--- EXERCISE DIRECTIONS ---
Rewrite all the records, changing each "phylum" to "division" and keeping everything else the same, and leave the pictures out of your answer.
==================================================
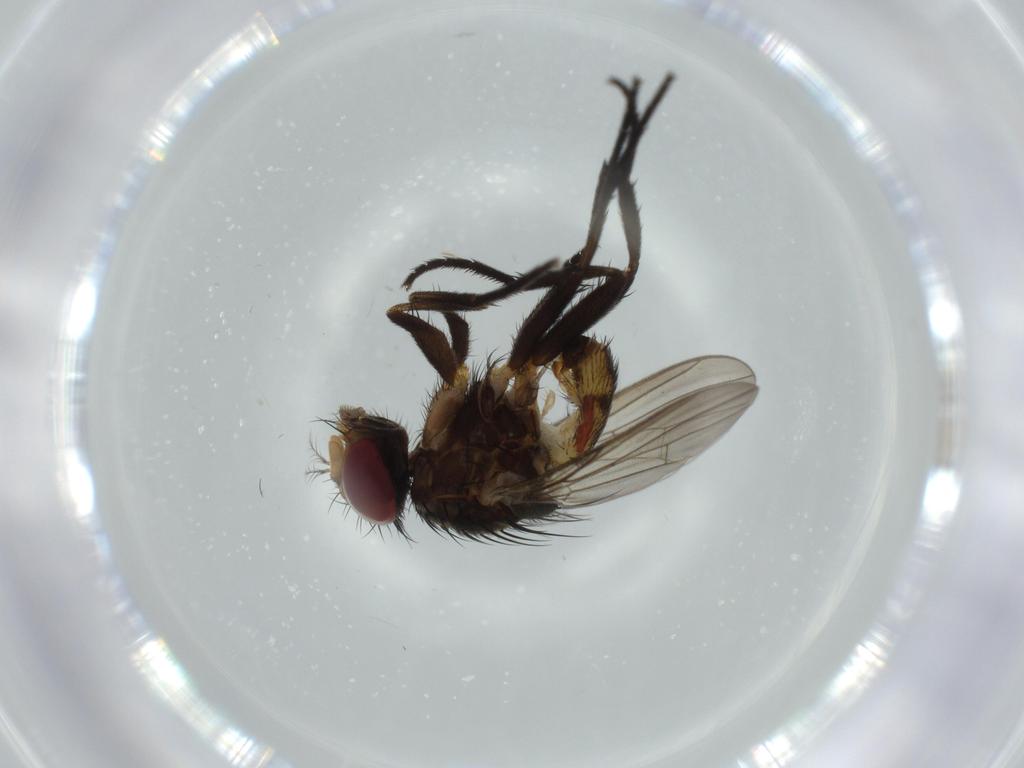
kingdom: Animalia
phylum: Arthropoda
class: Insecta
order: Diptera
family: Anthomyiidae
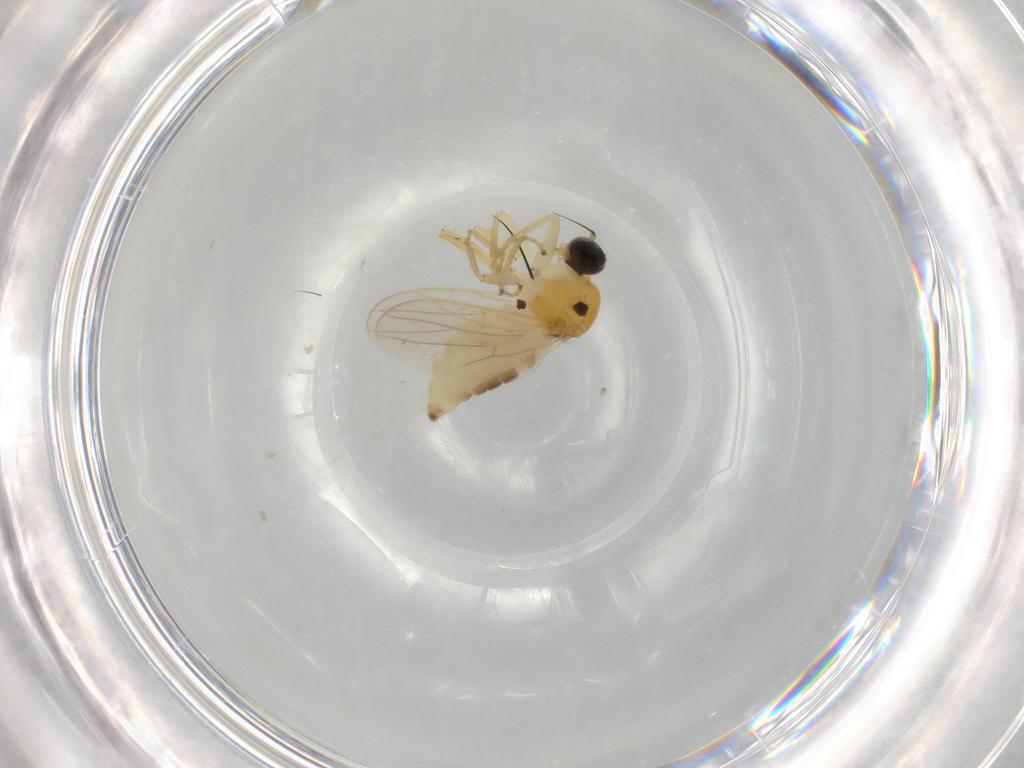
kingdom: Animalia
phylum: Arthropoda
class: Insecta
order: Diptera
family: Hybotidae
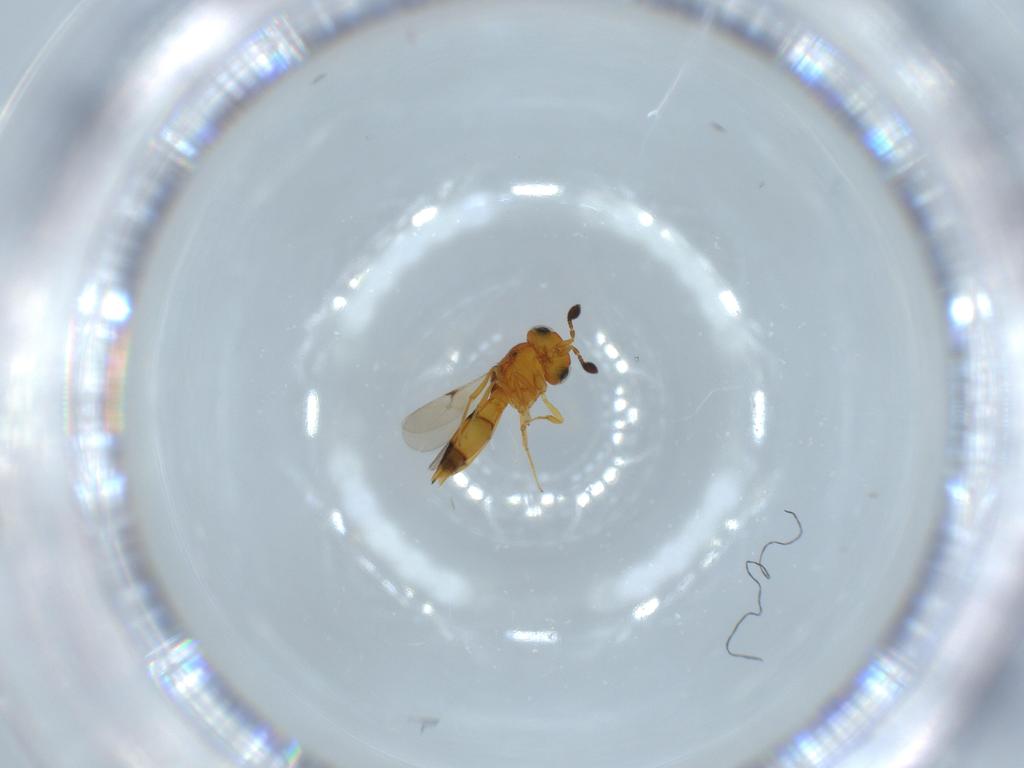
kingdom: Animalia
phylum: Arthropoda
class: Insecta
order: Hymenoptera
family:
==================================================
--- TASK RESPONSE ---
kingdom: Animalia
division: Arthropoda
class: Insecta
order: Diptera
family: Anthomyiidae
kingdom: Animalia
division: Arthropoda
class: Insecta
order: Diptera
family: Hybotidae
kingdom: Animalia
division: Arthropoda
class: Insecta
order: Hymenoptera
family:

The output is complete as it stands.